The bill would allow state officials to enter into contracts with private partners to assist with purchasing, repairs and restoring Huntridge Theater. Plans to renovate the dilapidated, historic theater have been in the works since it closed in the late 1990s, but efforts to renovate it have not been successful so far.

Watch the hearing in Assembly Ways and Means at 8 a.m.

SB455: Tax credits for child care

A bill that would provide tax credits to businesses for providing childcare to employees is up for a hearing in Senate Finance Monday morning.

The bill, sponsored by nonpartisan Sen. Patricia Farley, would allow an employer to receive a credit against the modified business tax if the employer pays money to the Division of Welfare and Supportive Services for the purpose of providing child care assistance to an employee. To count toward the tax credit, the assistance must be provided to an employee whose household income does not exceed 85 percent of the median income in Nevada, is determined eligible for the Program for Child Care and Development by the division, uses the assistance to provide care to a child younger than 13, and selects a certain provider who participates in a child care rating and improvement system administered by the state.

Employees would be required to pay the child care provider any portion of the cost of child care not covered by the employer.

The amount of the credit received by the business would be equal to 50 percent of the amount paid by the employer to the Division but must not exceed $5,000 per employee per year and any unused credits may be carried forward for five years. The total amount of credits awarded to taxpayers would not be allowed to exceed $5 million for fiscal year 2017-18, $5.5 million for 2018-19 and an amount equal to 110 percent of the amount the prior fiscal year for all subsequent fiscal years.

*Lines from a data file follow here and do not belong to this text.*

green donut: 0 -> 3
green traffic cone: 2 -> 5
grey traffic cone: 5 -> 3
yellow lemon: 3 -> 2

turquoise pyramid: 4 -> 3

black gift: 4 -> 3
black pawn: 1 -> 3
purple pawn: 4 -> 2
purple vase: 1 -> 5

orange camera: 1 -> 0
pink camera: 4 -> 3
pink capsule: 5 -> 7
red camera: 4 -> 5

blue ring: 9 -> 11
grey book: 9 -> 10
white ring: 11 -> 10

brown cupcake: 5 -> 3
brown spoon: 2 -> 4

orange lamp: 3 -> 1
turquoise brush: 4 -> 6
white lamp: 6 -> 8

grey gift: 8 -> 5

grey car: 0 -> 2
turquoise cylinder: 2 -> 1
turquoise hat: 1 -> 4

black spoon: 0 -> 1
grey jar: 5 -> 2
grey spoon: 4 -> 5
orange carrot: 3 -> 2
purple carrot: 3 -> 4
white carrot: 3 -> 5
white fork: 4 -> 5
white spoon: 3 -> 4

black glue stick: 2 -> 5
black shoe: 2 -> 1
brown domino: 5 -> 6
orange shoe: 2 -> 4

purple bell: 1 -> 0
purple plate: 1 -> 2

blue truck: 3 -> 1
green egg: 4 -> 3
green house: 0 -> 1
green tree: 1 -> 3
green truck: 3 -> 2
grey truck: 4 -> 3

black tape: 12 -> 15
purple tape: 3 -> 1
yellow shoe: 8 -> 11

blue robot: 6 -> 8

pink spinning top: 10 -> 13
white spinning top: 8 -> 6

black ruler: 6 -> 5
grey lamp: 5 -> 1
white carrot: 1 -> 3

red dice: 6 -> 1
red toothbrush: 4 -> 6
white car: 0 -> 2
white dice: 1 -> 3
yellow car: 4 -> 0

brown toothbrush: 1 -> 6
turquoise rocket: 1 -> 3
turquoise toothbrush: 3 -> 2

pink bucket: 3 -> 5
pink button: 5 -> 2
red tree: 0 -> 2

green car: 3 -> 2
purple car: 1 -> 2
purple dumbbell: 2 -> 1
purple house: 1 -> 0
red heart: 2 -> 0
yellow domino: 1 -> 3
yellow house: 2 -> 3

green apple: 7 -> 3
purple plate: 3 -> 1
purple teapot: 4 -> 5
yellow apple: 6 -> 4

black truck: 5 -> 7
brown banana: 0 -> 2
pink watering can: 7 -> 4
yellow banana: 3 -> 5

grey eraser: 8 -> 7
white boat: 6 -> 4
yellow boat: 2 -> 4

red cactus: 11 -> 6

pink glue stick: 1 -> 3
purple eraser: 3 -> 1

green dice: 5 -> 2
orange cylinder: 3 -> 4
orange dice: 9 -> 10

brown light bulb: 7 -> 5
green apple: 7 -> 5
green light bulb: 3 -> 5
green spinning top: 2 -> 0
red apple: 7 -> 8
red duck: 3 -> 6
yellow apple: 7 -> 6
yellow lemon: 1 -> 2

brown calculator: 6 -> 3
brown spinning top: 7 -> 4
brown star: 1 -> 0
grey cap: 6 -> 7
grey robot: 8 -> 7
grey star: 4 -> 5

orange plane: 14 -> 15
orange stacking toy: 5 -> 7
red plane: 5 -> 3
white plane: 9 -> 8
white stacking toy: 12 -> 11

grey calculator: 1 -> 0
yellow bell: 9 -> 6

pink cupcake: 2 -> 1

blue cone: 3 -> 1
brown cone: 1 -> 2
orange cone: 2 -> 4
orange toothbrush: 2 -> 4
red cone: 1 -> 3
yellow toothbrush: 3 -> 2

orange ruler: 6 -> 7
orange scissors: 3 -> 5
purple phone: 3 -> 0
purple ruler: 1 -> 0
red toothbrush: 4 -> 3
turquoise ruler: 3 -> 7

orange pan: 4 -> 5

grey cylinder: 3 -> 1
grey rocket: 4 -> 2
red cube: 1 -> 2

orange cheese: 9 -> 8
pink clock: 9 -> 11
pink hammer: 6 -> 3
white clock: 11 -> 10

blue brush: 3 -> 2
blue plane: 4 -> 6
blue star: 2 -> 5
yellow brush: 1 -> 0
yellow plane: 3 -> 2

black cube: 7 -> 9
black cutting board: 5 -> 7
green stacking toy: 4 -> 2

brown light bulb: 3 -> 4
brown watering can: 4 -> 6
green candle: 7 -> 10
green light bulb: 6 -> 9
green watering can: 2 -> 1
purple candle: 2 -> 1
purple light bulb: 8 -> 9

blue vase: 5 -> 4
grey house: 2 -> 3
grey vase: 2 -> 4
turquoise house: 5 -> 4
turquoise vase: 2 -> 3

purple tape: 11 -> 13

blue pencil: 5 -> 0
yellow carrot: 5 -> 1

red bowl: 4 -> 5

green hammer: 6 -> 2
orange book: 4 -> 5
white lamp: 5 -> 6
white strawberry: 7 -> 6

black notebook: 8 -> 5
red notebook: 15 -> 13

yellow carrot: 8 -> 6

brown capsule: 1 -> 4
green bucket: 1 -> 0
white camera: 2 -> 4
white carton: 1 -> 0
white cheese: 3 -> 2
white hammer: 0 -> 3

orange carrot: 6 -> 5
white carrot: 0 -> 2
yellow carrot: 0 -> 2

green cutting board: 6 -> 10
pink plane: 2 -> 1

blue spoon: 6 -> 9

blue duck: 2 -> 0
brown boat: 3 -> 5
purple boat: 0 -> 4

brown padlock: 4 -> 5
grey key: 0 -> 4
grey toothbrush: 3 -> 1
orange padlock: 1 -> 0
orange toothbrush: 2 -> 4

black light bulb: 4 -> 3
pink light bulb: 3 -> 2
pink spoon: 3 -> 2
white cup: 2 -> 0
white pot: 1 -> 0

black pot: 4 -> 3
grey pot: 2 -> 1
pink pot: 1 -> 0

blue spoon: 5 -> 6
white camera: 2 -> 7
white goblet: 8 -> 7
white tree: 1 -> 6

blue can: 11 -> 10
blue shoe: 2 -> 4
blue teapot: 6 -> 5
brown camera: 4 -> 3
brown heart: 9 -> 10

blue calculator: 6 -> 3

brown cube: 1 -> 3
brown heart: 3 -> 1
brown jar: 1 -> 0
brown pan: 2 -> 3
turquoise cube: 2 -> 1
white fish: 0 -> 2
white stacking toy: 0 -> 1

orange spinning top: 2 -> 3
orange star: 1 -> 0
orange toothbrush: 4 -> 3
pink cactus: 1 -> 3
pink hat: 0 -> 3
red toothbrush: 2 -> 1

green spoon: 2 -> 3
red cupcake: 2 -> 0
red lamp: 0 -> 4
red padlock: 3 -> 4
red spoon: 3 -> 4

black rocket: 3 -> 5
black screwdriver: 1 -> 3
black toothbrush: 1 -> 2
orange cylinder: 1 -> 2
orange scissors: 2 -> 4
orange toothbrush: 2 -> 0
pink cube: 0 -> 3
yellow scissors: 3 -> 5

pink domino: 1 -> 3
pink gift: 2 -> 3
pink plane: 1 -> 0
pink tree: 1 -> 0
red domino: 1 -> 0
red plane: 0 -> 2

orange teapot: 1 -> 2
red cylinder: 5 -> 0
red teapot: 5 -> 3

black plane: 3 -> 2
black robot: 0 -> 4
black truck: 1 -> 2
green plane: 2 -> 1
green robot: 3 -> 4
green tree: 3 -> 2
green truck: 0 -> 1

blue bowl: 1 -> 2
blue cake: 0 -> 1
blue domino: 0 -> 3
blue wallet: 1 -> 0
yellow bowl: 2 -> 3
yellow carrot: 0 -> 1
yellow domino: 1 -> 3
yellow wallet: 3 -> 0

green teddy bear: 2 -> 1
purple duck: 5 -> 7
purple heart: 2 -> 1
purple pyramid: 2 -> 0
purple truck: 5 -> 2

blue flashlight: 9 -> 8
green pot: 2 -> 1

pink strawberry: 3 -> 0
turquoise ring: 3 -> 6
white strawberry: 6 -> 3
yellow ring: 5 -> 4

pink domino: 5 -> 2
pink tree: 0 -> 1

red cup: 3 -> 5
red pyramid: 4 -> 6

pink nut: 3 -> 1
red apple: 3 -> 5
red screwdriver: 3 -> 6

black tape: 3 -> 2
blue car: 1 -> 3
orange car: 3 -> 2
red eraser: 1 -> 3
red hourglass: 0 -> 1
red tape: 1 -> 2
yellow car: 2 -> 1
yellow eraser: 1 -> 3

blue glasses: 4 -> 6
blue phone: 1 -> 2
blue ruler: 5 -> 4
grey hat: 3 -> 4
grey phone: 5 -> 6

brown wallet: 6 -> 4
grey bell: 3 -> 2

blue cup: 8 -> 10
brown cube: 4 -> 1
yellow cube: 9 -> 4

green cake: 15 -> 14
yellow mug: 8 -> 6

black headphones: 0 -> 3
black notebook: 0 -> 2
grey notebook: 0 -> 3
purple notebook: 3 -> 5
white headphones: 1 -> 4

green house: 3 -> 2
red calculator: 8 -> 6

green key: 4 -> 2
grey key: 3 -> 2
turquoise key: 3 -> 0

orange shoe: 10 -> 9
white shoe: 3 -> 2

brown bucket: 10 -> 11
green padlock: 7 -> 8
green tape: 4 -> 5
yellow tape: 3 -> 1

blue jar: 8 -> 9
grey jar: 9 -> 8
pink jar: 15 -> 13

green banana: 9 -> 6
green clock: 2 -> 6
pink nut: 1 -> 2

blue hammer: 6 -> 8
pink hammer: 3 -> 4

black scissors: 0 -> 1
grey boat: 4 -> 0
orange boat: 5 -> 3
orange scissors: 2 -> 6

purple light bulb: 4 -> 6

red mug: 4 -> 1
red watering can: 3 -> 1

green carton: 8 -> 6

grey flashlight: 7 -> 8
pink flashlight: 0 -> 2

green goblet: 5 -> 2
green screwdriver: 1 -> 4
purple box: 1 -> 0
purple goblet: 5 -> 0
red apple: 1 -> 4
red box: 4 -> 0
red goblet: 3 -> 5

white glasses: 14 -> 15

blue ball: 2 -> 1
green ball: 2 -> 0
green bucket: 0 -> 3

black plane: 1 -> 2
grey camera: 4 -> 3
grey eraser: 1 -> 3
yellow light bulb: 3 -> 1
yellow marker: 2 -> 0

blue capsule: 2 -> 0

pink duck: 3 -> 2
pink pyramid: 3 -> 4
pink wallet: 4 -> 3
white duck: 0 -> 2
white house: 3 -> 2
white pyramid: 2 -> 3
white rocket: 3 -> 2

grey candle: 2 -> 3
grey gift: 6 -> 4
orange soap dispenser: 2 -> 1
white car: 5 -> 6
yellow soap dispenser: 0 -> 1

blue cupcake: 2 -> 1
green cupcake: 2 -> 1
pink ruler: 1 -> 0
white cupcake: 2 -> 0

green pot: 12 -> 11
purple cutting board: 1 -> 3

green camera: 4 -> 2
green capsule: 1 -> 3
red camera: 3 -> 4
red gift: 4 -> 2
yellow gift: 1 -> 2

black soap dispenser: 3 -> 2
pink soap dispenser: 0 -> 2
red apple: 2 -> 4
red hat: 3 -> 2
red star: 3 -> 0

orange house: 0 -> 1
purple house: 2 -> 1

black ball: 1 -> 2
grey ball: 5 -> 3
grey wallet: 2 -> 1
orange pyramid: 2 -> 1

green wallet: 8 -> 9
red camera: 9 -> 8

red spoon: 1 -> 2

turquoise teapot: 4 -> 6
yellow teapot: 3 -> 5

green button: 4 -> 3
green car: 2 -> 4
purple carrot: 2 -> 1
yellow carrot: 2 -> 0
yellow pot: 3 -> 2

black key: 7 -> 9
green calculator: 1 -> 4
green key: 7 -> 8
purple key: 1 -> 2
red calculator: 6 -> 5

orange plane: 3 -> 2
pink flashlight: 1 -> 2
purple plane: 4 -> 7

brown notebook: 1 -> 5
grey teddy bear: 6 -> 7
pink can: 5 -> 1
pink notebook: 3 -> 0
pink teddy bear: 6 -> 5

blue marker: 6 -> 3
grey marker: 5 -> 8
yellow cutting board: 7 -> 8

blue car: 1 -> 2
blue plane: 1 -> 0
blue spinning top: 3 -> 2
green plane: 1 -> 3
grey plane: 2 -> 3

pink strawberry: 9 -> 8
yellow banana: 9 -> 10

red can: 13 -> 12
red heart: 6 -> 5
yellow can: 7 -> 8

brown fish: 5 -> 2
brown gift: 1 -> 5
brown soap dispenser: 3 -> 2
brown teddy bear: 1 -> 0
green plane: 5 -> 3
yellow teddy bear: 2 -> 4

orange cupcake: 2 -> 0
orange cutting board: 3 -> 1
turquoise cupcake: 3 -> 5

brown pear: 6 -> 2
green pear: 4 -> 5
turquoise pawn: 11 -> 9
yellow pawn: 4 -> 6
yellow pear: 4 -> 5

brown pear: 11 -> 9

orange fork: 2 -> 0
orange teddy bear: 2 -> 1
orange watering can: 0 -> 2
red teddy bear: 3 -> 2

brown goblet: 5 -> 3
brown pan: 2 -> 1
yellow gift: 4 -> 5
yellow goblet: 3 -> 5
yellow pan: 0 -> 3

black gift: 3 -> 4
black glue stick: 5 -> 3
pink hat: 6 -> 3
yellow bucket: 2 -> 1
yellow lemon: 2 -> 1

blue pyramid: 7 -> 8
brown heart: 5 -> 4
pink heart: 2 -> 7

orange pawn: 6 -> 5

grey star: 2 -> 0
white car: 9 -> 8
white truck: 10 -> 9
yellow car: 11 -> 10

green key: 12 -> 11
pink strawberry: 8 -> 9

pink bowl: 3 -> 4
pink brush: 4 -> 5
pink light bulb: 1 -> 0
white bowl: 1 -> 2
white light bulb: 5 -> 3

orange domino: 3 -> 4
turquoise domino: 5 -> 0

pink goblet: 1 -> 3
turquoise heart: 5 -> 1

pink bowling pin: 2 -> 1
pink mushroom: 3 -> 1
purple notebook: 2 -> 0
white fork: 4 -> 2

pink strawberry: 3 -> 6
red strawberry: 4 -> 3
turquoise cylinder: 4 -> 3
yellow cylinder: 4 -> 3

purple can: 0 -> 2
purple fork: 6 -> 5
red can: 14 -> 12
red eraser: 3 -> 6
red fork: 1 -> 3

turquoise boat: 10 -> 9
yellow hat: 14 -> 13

The legislation has yet to be voted on by either the Senate or the Assembly. Watch the hearing in Senate Finance at 8 a.m.

SB261: Physician-aid-in-dying bill

The Assembly is taking up a physician-aid-in-dying bill that passed the Senate by a narrow 11-10 margin last week.

The bill, sponsored by Democratic Sen. David Parks, would allow physicians to help terminally ill patients end their lives. The legislation defines a “terminal condition” as one that cannot be cured and will result in death within six months.

Nevada law currently allows patients with terminal conditions to refuse treatment that would keep them alive or resuscitate them. This legislation would allow a doctor to prescribe a controlled substance to a patient with terminal conditions that would end his or her life, if the patient meets certain conditions.

To be eligible, patients would have to be 18 years or older, competent, a Nevada resident and diagnosed by a terminal condition by two physicians. They would also have to make an informed and voluntary decision and affirm that no one is coercing them in making their decision.

Watch the hearing around 1 p.m. in the Assembly Health and Human Services Committee.

SB212: Expanding the Safe-to-Tell anti-bullying program

Lawmakers are considering a bill that would expand the “Safe-to-Tell” system, which allows people to anonymously report bullying or threats that involve schools.

SB212, sponsored by Republican Sen. Heidi Gansert, would require each public school to designate three staff members who would be notified of any reports to the system that involved the school and trained on how to respond to them.

While existing law allows the director to run a hotline or call center to receive reports, the bill also allows a website, mobile phone app, email address and support center for the program. Contact information for the program must be printed on the back of student and staff ID cards and posted in conspicuous locations around the school.

The bill also requires schools to develop a plan for how to respond to emergencies such as the suicide of a student or staff member, including strategies for providing counseling.

Watch the hearing around 3:15 p.m. in the Assembly Education Committee.